Message from Sean Coleman - Chief Customer Officer, BA Insight
For those who attended Ignite last week, welcome home! For those who did not, the good news is that all of the great information shared is making its way to the entire Microsoft ecosystem. The only problem with that tends to be the confusion that can come after big announcements and the sometimes limited follow up info to clarify. In hope of helping, we’re sending this special edition of our customer newsletter to share what we know around search-related happenings from Ignite.
As always, I’m available to any of our customers to answer questions, discuss strategy, or just catch up on all the great things you all are accomplishing. Feel free to email me anytime at scoleman@bainsight.com.
Microsoft Search and Connectors: Demystified
Perhaps the biggest search-related announcement coming out of Ignite was the introduction of connectors for Microsoft Search. Here is a summary that should help clarify this announcement:
Search Connectors are third-party offerings. While Microsoft has built what we will call a “test bed” connector for ServiceNow (the connector only indexes knowledge bases and does not support security), all of the other connectors (including a production-ready ServiceNow connector) are offered through partners - BA insight being one of them.
Search Connectors are in preview. Right now, the capability is rolling out as a technology preview, with the official general availability expected around mid to late 2020. This preview is limited in scale (750,000 items per connection and a crawl rate of 4 documents per second) and scope (up to 12 connections, 64 properties per connection, a single entity type per connection). The API may also go through breaking changes between now and GA.
“In Bing” is just one way to get this data. Microsoft showed the Edge and Bing integration, which is called “Microsoft Search in Bing”. This is a packaged UI and delivery of organizational content within bing.com, but it is only one of the places that Microsoft Search will be made available.
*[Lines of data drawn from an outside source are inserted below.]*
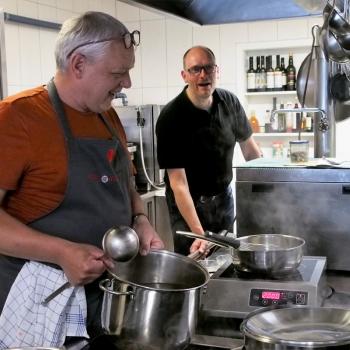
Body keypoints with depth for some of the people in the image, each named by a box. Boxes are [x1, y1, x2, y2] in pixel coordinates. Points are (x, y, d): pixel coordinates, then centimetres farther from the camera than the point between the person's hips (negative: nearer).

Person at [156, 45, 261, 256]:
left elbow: (249, 146, 8)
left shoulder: (230, 102, -7)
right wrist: (199, 234, -33)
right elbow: (178, 182, -26)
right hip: (188, 203, -5)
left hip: (224, 197, 5)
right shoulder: (172, 117, -23)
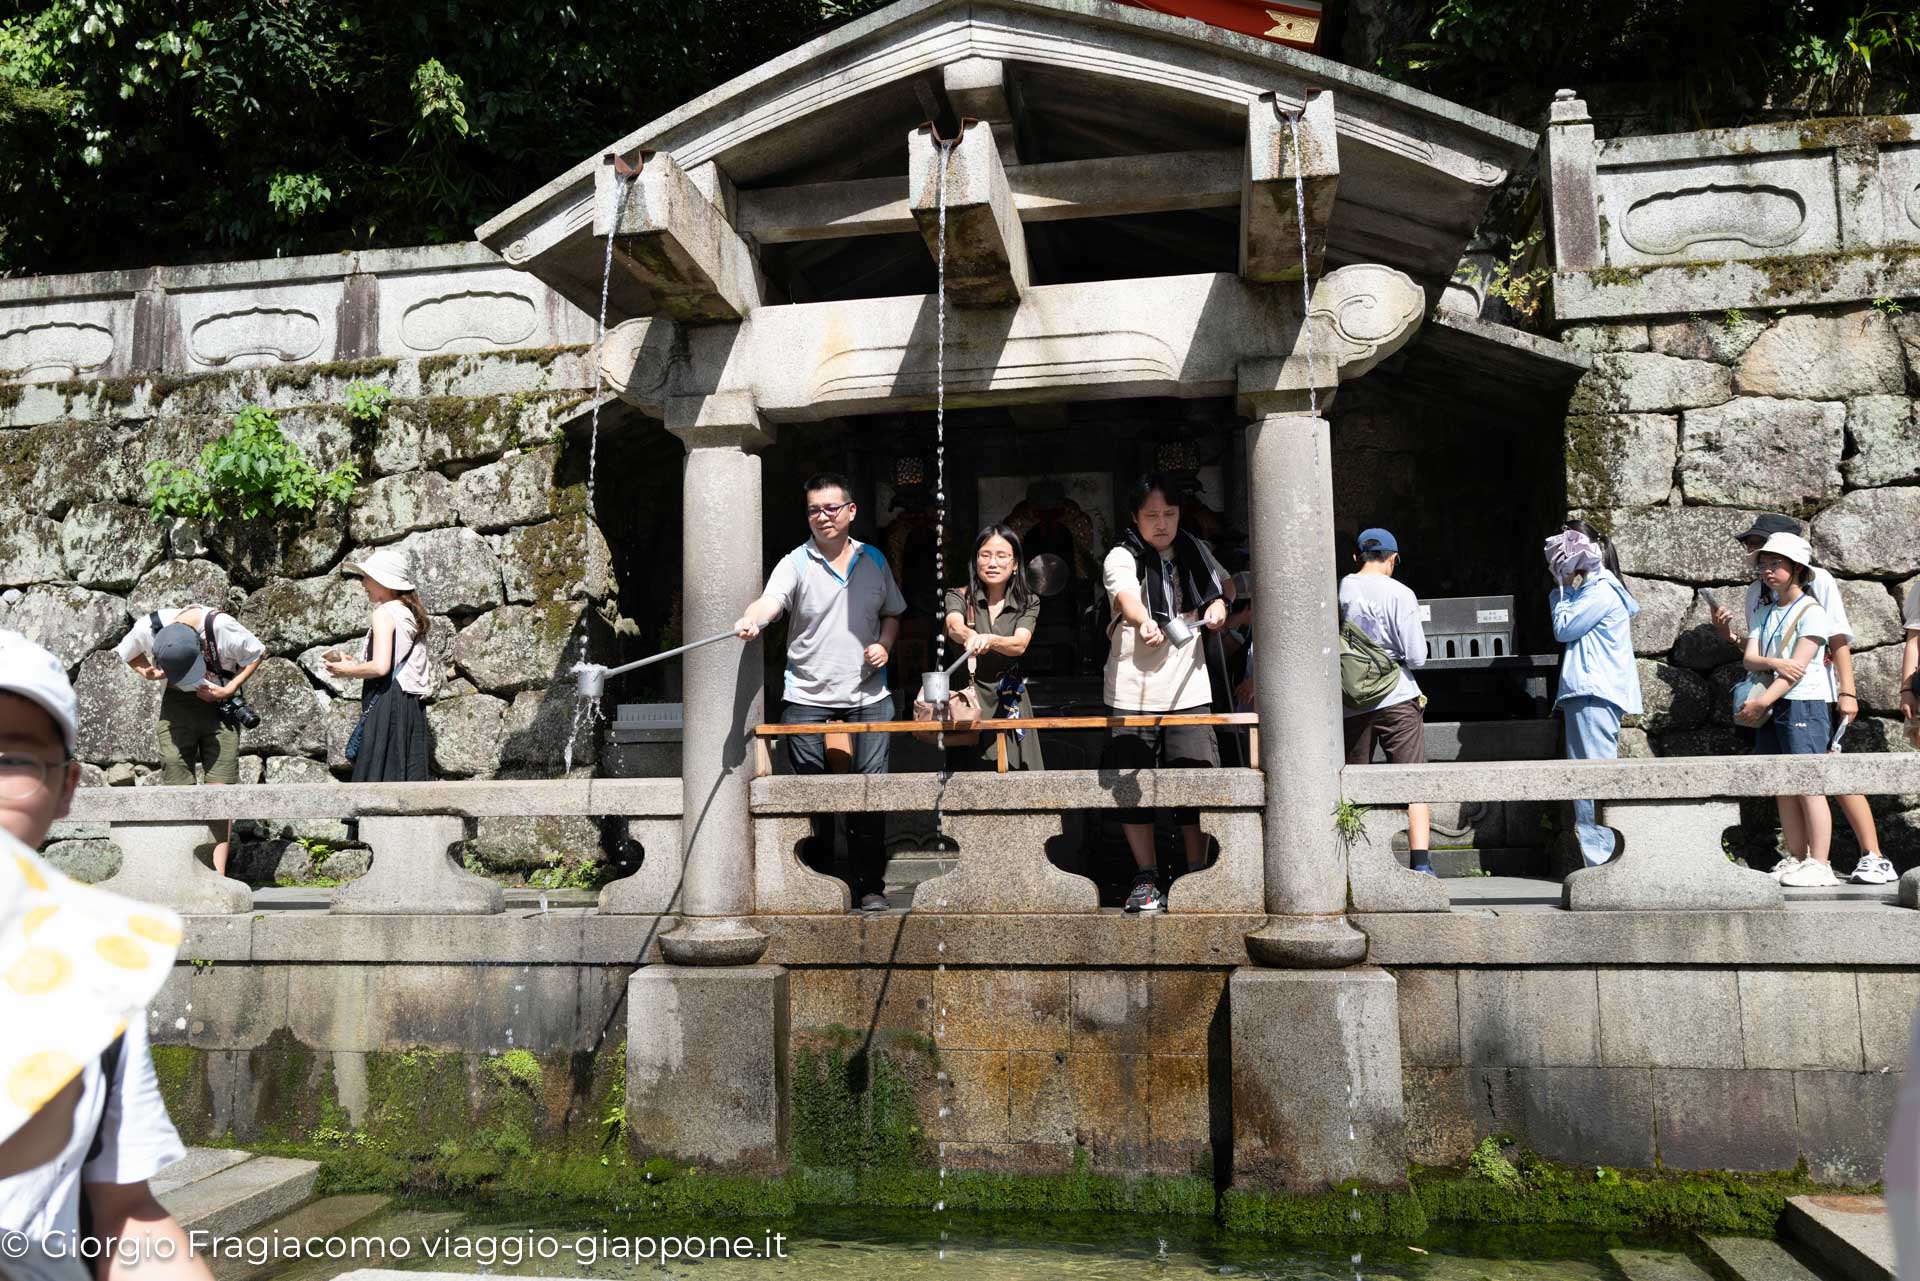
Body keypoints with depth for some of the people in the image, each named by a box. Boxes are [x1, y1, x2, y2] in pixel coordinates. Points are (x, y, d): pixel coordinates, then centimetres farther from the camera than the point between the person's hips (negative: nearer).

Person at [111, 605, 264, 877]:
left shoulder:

It’s not a requirement for the connectors or the delivery of Microsoft Search within your organization.
If you would like to see the connectors announcement, check out the keynote here: https://www.youtube.com/watch?v=jnUiJi4hts4 and fast forward to just past the 1 hour and 40 minute mark.
Microsoft Search: What to Expect
Beyond the connectors, Microsoft Search is an area with a lot going on and a lot of capabilities coming. We wanted to provide a few points around what you should expect, or at least understand, when it comes to Microsoft Search:
It is a singular “Service”. Don’t get confused by indexes, SharePoint, Exchange, and where all of the data will live. It’s not a single index. Rather, it’s a single service that wraps all of the Microsoft 365 components (Exchange, SharePoint, Teams, etc.) together and provides a single API to work with the data.
Microsoft Search powers the Modern Search experience in Microsoft 365. The Modern Search UI previously had no configuration options. However, it is opening up with the recent announcements. You can now let users search other systems such as Box or SAP from O365. These results show up in Modern Search as verticals (i.e. tabs in the UI allowing users to search these specific systems). You can configure how content from these verticals shows on screen via modern result types. Finally, you can also configure custom pages to show your results in case the modern search is too limiting for you. And next year you will gain more flexibility in how modern search pages are configured, including the ability to configure which refiners to show on verticals.
BA Insight is working closely with Microsoft. We’ve established key development level partnerships and working groups to help ensure that our customers’ requirements are communicated and understood by Microsoft. It’s a great partnership and one we expect to continue for the foreseeable future.
Here are some links to Ignite sessions that discuss these further:
Speakers: Nicolas Moreau, Microsoft; Mikael Svenson, Microsoft FAST; Kerem Yuceturk, Microsoft; Jyoti Pal, Microsoft
Project Cortex
In the first “new product” announcement for Microsoft 365 since Teams, Project Cortex made a good amount of noise. In general, Cortex appears to be an approach to knowledge management and knowledge centers, with AI technology as a key part of automating and delivering the content to users. It will be exciting to see where it goes from here, but there is a key point to understand when it comes to Cortex’s relationship to search. Any content ingested into Microsoft Search via third-party connectors (see info on that in the first section above) will be able to play a role inside of Cortex. This is exciting for sure, and it doubles down the importance of integrating non-Microsoft enterprise content into Microsoft Search through connectors.